Sono opere pubbliche sempre a lieto fine, quelle della street art. Riempiono zone urbane spesso degradate e abbandonate, che vengono messe sotto i riflettori nella serie televisiva “Muro”, prodotta da Sky Arte HD e da Level 33, in collaborazione con Il Fatto Quotidiano. A trasformare otto città italiane attraverso un’opera che lo spettatore vedrà realizzare passo dopo passo (dall’ideazione alla firma finale), sono stati chiamati i più importanti artisti della street art internazionale. Si parte da Ravenna (puntata di martedì 29 settembre alle 22 su Sky Arte Hd) con un veterano del genere contemporaneo come Jim Avignon, artista tedesco che fu tra i primi a realizzare dipinti su quel che rimaneva del muro di Berlino. Per l’esordio della serie televisiva, ha realizzato un’opera sulla fiancata di un edificio privato, nel quartiere multi-etnico della città: “Ho creato un’immagine in cui gli anziani residenti della zona e i migranti potessero vivere bene insieme” spiega Avignon. “In alcuni casi abbiamo chiesto l’autorizzazione semplicemente a un condominio, altre volte a un’amministrazione comunale – dice Matteo Maffucci, ideatore della serie televisiva insieme all’artista David Diavù Vecchiato –. I sindaci sono stati felici del progetto”.

Da Ravenna, in provincia di Teramo. Da Arcevia (Ancona) dove Zio Ziegler, (classe 1988) ricercatissimo da collezionisti e musei ha trasformato una cava abbandonata in uno scenario d’arte, a Gaeta. E poi in Campania: prima a Caserta, poi in provincia di Salerno. “Mi sembrava riduttivo presentare solo l’opera di un’artista. Era importante raccontare le persone, il quartiere o la città: quella è la vera street art”, spiega Vecchiato, writer ‘prestato alla televisione’. In ognuna delle otto puntate, saranno i giornalisti del Fatto ad approfondire il contesto storico e sociale dei luoghi in cui l’artista sta lavorando.

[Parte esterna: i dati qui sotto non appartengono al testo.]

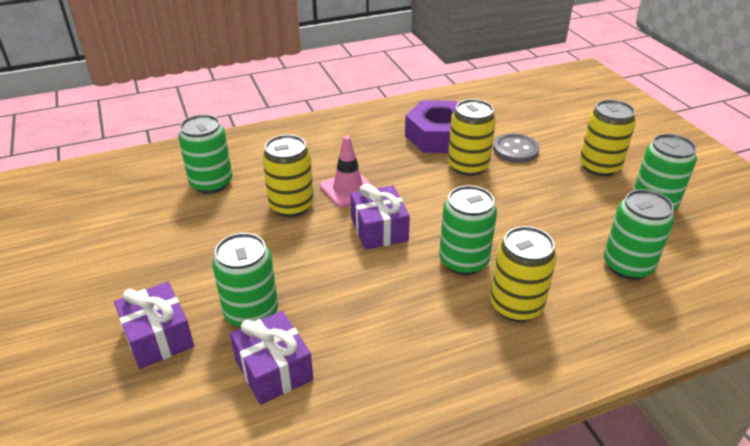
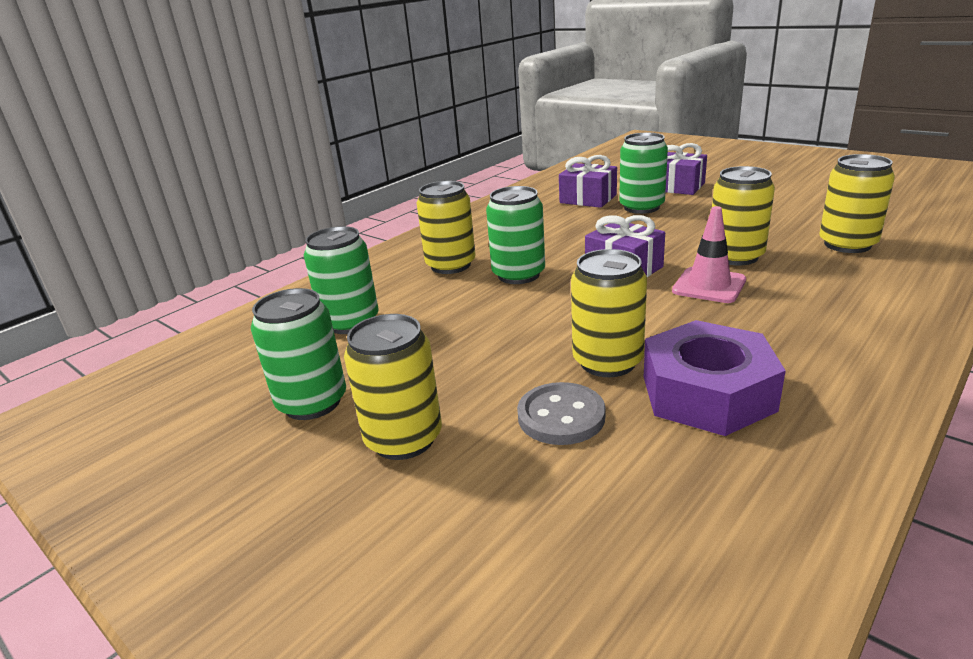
camera: 155 degrees right, 10 degrees down
(211, 183) = (847, 244): green can -> yellow can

Chiude la serie, la città di Olbia dove Buff Monster, street artist attivo a New York, noto per lo stile pop e l’uso predominante del colore rosa, ha dato un nuovo volto alla piazza del mercato. La media delle riprese video e del tempo di realizzazione delle opere è di tre-quattro giorni. Ma c’è un luogo in cui l’artista si è fermato quasi un mese: Roma, quartiere Tor Pignattara. Opera di Nicola Verlato, pittore d’arte contemporanea, che qui ha realizzato il suo primo ‘muro’, raffigurante la morte di Pier Paolo Pasolini. A commentarlo, il presidente del Fatto, Antonio Padellaro: “È un’allegoria di Pasolini che cade dall’alto negli inferi, che sono i grandi problemi della società che ha commentato. E poi c’è un gruppo di persone che osservano questa caduta, in realtà non una caduta ma una resurrezione”. Sorride e lascia spazio a una nota autobiografica: “Sul muro mi è sembrato di vedere, ma forse mi sono solo montato la testa, un giornalista che prendeva appunti dipinto e mi sono immedesimato. All’epoca ero un giovane cronista del Corriere e sono stato uno dei primi ad arrivare sul posto”.

Una sfida per aprirsi ai linguaggi della contemporaneità e ampliare il proprio pubblico, come spiega l’amministratore delegato, Cinzia Monteverdi: “Già sul Fatto del lunedì avevamo dato spazio alla street art e alla rivalutazione di zone degradate. L’idea è quella di diversificare, piano piano, i nostri contenuti. Una diversificazione che ci arricchirà”.